Rugby au féminin en France

La troisième place du XV tricolore féminin lors de la dernière Coupe du monde de rugby a fait des émules.

De plus en plus de jeunes femmes chaussent les crampons et partent à l’assaut des pelouses.

Drops, mêlée, placages, elles s’engagent sur le terrain avec énergie et n’ont pas peur de l’affrontement.

UN ETAT D’ESPRIT SOLIDAIRE ET COMBATIF :

Les rugbywomen expriment toutes l’amour de leur sport avec les mêmes mots : fierté, envie d’en découdre, cohésion. Après plusieurs années dans les gradins, Amélie, 28 ans, a commencé le rugby il y a cinq ans au Stade Français. Pour elle : « Le rugby est plus collectif encore que tous les autres sports. Il y a peu d’exploits individuels. On va au combat toutes ensemble ! » La solidarité est au cœur du jeu, ajoute-t-elle : « Je mesure 1,65 m pour 59 kg. Et même si la fille en face fait plus de 100 kg, j’y vais parce que je sais que mes coéquipières sont là en soutien».

UN MENTAL D’ACIER POUR RÉSISTER AUX CRITIQUES :

Si l’accueil dans les clubs est souvent bienveillant, il est encore parfois teinté de scepticisme. Comme le confie le Directeur sportif féminin du Stade Français, Georges Coudane : « Au début il y avait un peu d’ironie et quelques plaisanteries envers les 90 % de joueuses débutantes. Mais rapidement, au fil des victoires, elles ont fait taire les critiques. » Du côté des familles, l’inquiétude succède à la surprise. Amélie, qui joue désormais dans l’équipe de réserve de Blagnac-St Orens se souvient : «Mes parents sont tombés des nues ! Ils avaient surtout peur que je me blesse. » Mais en dépit des bleus et des bosses, les parents des joueuses sont souvent leurs premiers supporters.

UN PHYSIQUE PLUS POLYVALENT :

Les rugbymen, qu’ils soient avants ou talonneurs, sont souvent grands et costauds. Chez les filles, en revanche, toutes les morphologies ont leur place sur le terrain. Si les plus grandes sont souvent sur les lignes avant, il n’est pas rare que les filles évoluent d’un poste à l’autre en fonction des besoins de l’équipe. Comme l’explique Amélie : « Chez les garçons, c’est impossible. La notion de ‘poste de métier’ est encore très forte, il y a moins de polyvalence. »
3e ligne au club de Blagnac-St Orens, Amélie entraîne aussi l’équipe de sa fille.

UN JEU PLUS TECHNIQUE ET MOINS BOURRIN :

Même les plus sceptiques le concèdent, les filles pratiquent « Un beau jeu ». Comme le souligne Georges Coudane : « Leur jeu est plus intelligent et très rapide.

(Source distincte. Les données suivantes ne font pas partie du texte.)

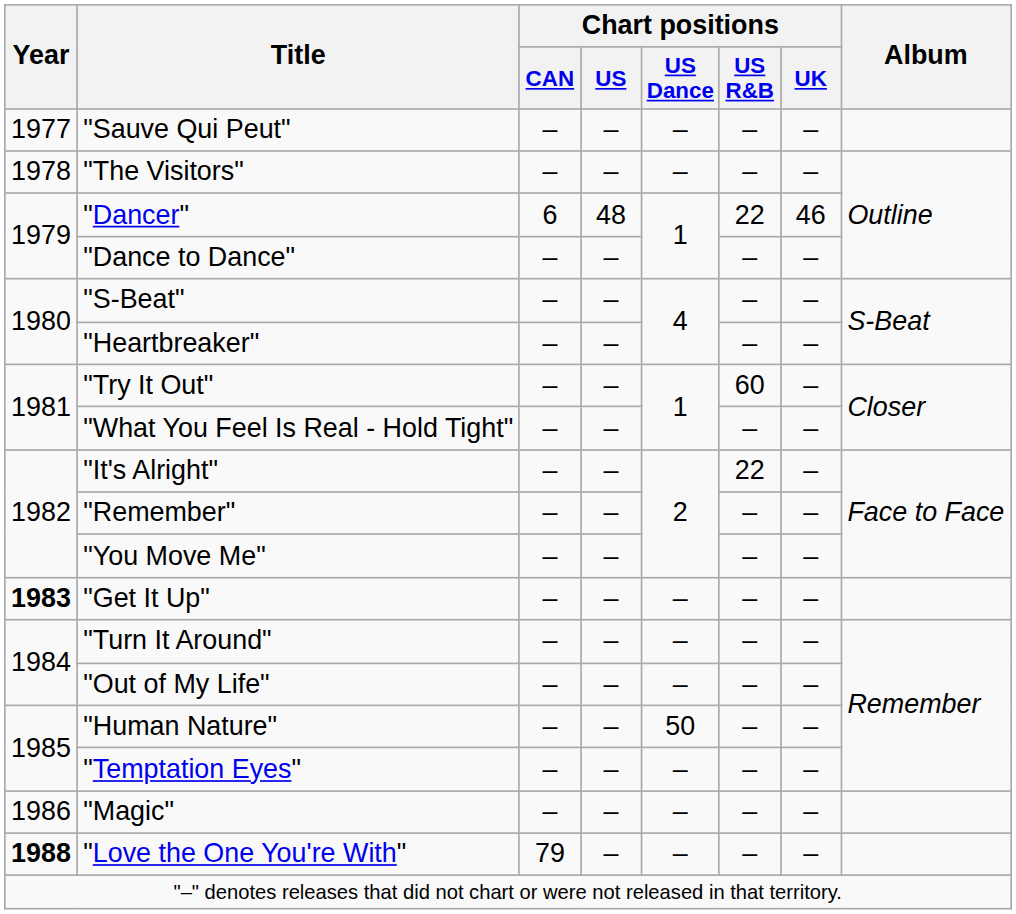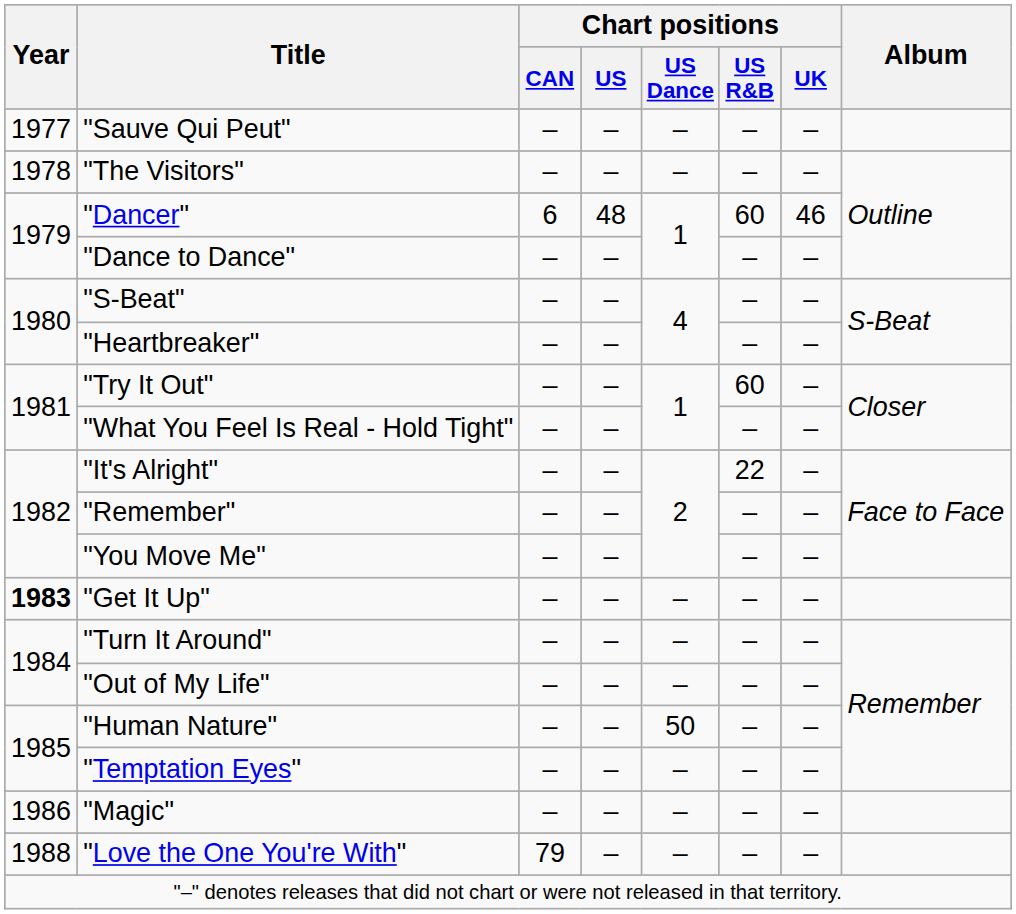"Dancer" | Chart positions / US R&B: 22 -> 60
"Love the One You're With" | Year: bold -> normal
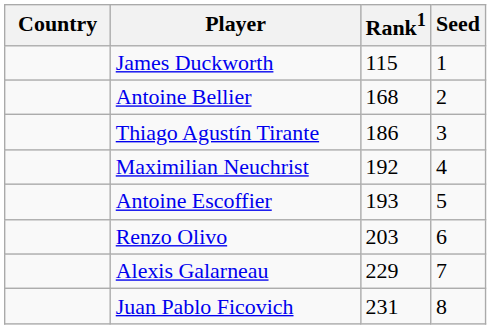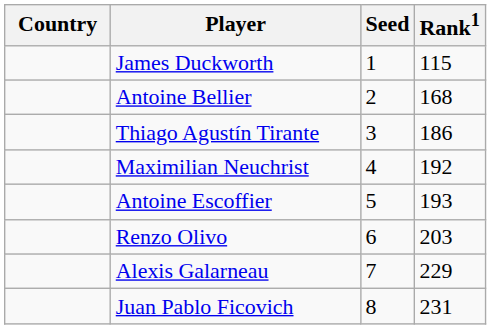columns swapped: Rank1 <-> Seed
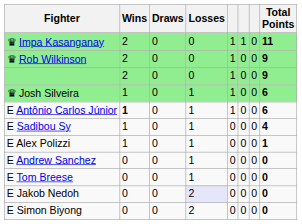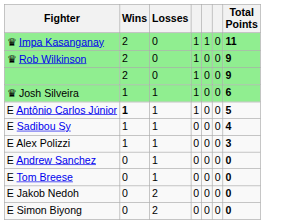- column: Draws | 0 | 0 | 0 | 0 | 0 | 0 | 0 | 0 | 0 | 0 | 0
E Antônio Carlos Júnior | Total Points: 6 -> 5
E Alex Polizzi | Total Points: 1 -> 3
E Jakob Nedoh | Losses: lavender background -> no background
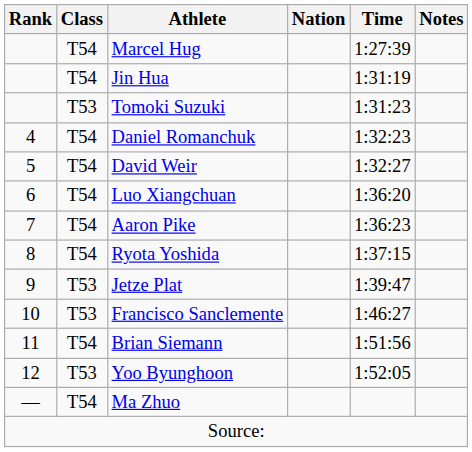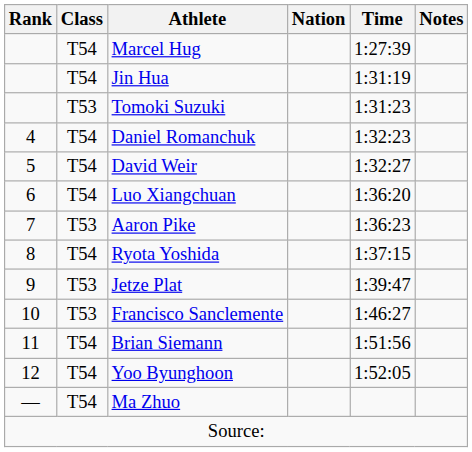Aaron Pike | Class: T54 -> T53
Yoo Byunghoon | Class: T53 -> T54
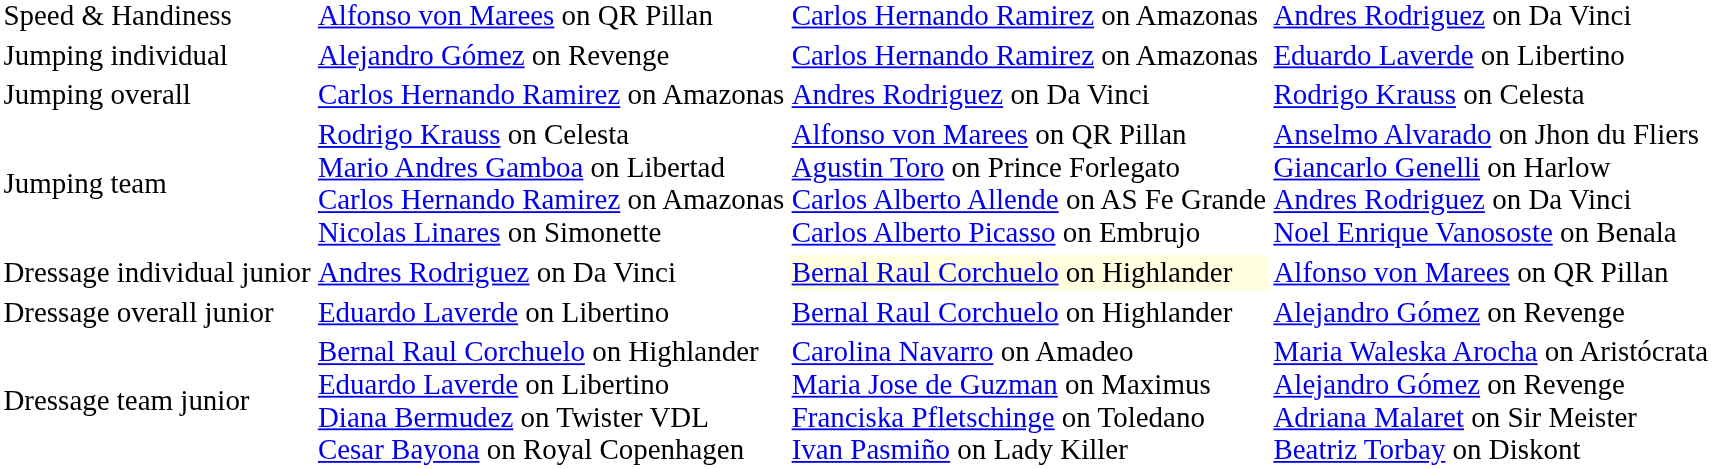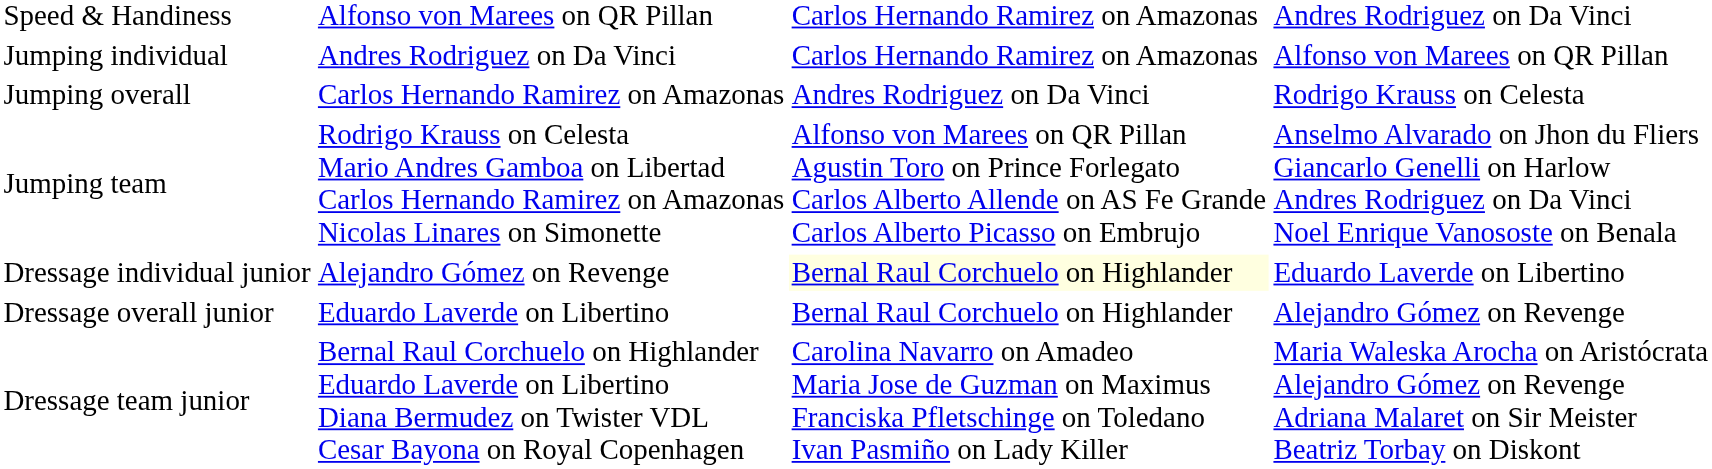Jumping individual | column 2: Alejandro Gómez on Revenge -> Andres Rodriguez on Da Vinci
Jumping individual | column 4: Eduardo Laverde on Libertino -> Alfonso von Marees on QR Pillan
Dressage individual junior | column 2: Andres Rodriguez on Da Vinci -> Alejandro Gómez on Revenge
Dressage individual junior | column 4: Alfonso von Marees on QR Pillan -> Eduardo Laverde on Libertino
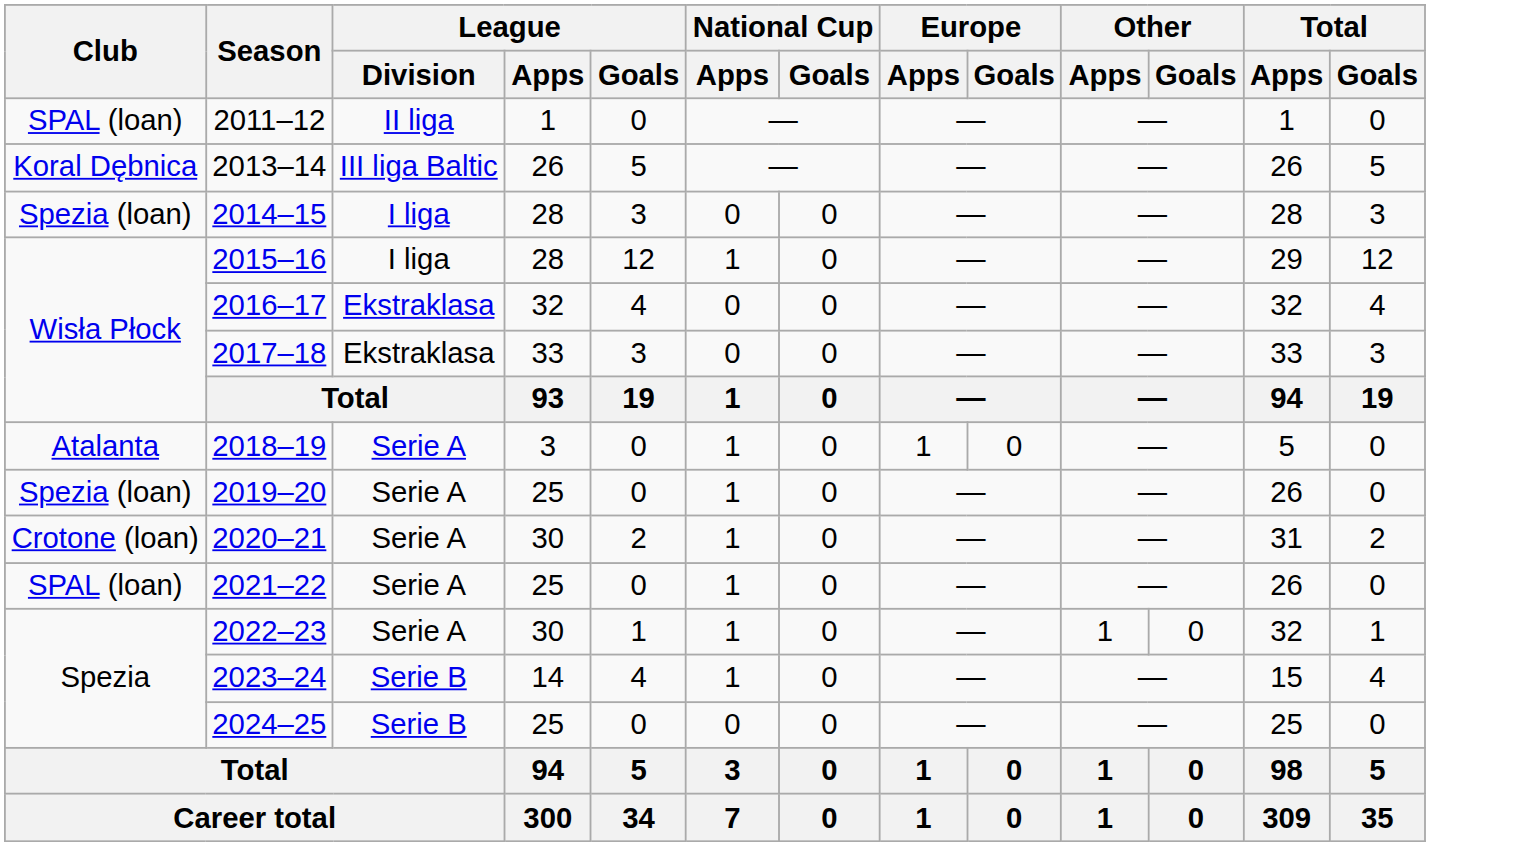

Les joueuses font vraiment vivre le ballon. » Un constat que confirme Béatrice, 34 ans, 2e ligne au Rugby Club Paris XV : « Même si on se rentre dedans, il y a plus d’évitements et le ballon circule plus. » Le gabarit des joueuses explique en partie la physionomie de leur jeu. Si les hommes misent tout sur la force physique, les femmes privilégient une stratégie plus construite et plus fluide. Des particularités techniques qui charment de plus en plus les amateurs de rugby.

UNE ATTITUDE PLUS DISCIPLINÉE :

La majorité des équipes féminines sont entraînées par des hommes. Souvent familiers des terrains depuis de nombreuses années, ils se réjouissent d’entraîner des femmes. Plus réceptives et avides de s’améliorer, le parallèle avec les garçons tourne à leur avantage. Georges Coudane confie : « Les filles intellectualisent plus le jeu, elles posent beaucoup de questions. Dès qu’elles ont compris le pourquoi d’un choix tactique ou d’une séquence de jeu, elles y vont à fond. Avec les garçons, le conflit n’est jamais loin. Ils discutent sans cesse ! »

EXISTE-T-IL UN RUGBY FÉMININ ?

Les joueuses le disent : elles jouent au rugby, comme les hommes. Même sport, mêmes règles, même passion. En revanche, les différences physiques et le tempérament de ces jeunes femmes ont un impact sur le jeu. Le rugby féminin est un sport jeune, non professionnel, et les amateurs ont l’impression de retrouver le rugby d’il y a 30 ans avec plus de technique et moins d’affrontement. Moralité, il semblerait que le « French flair » au féminin ait encore de beaux jours devant lui.